____ Exercise inputs
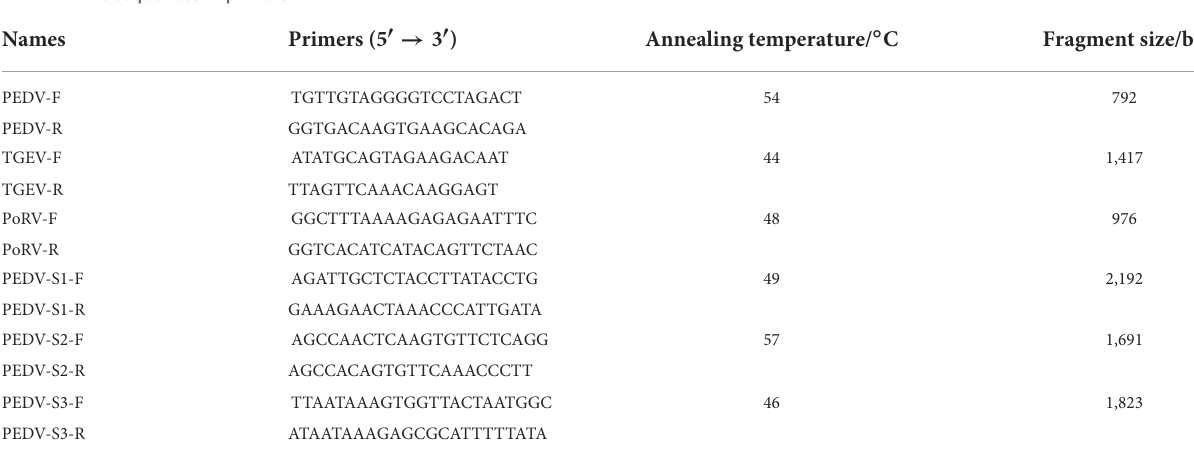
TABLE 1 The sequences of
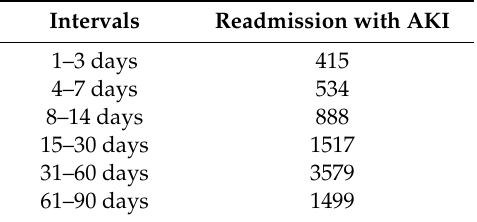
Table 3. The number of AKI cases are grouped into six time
________
____ Exercise inputs
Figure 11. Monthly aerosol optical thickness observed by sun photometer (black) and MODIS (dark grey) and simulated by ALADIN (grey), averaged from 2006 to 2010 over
________
____ Exercise inputs
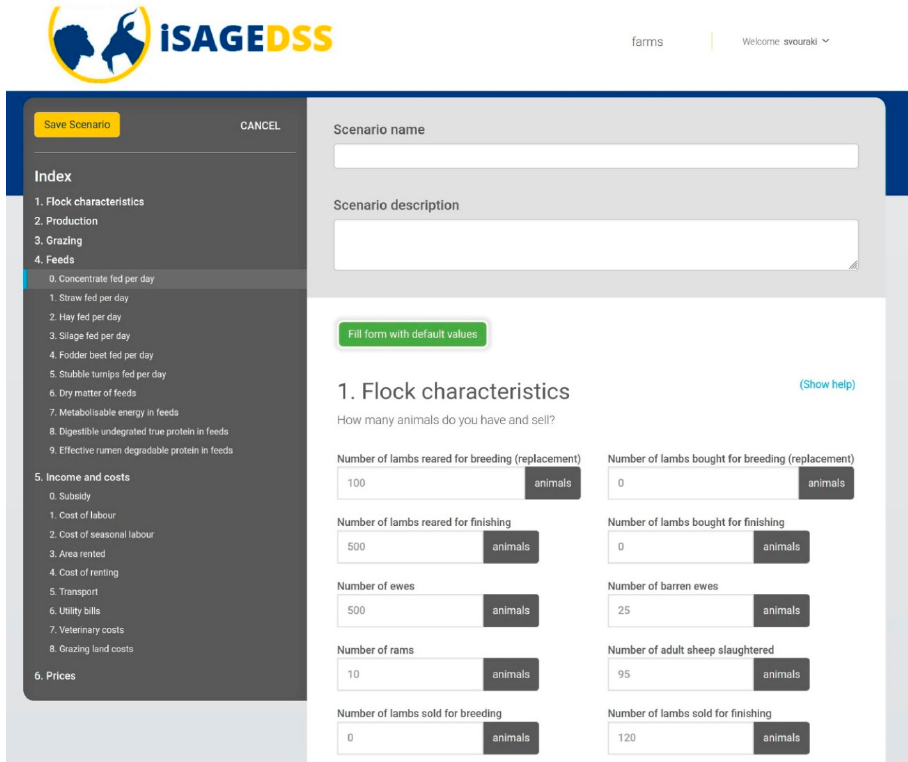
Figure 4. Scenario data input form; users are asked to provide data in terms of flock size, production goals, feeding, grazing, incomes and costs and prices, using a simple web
________
**Assignment**
Quote the data above exactly from the line with "TABLE 1 The sequences of" to the line with "Table 3. The", both ends counted, and nothing else. Pictures don't go in.

**Output of the task**
TABLE 1 The sequences of
Table 3. The number of AKI cases are grouped into six time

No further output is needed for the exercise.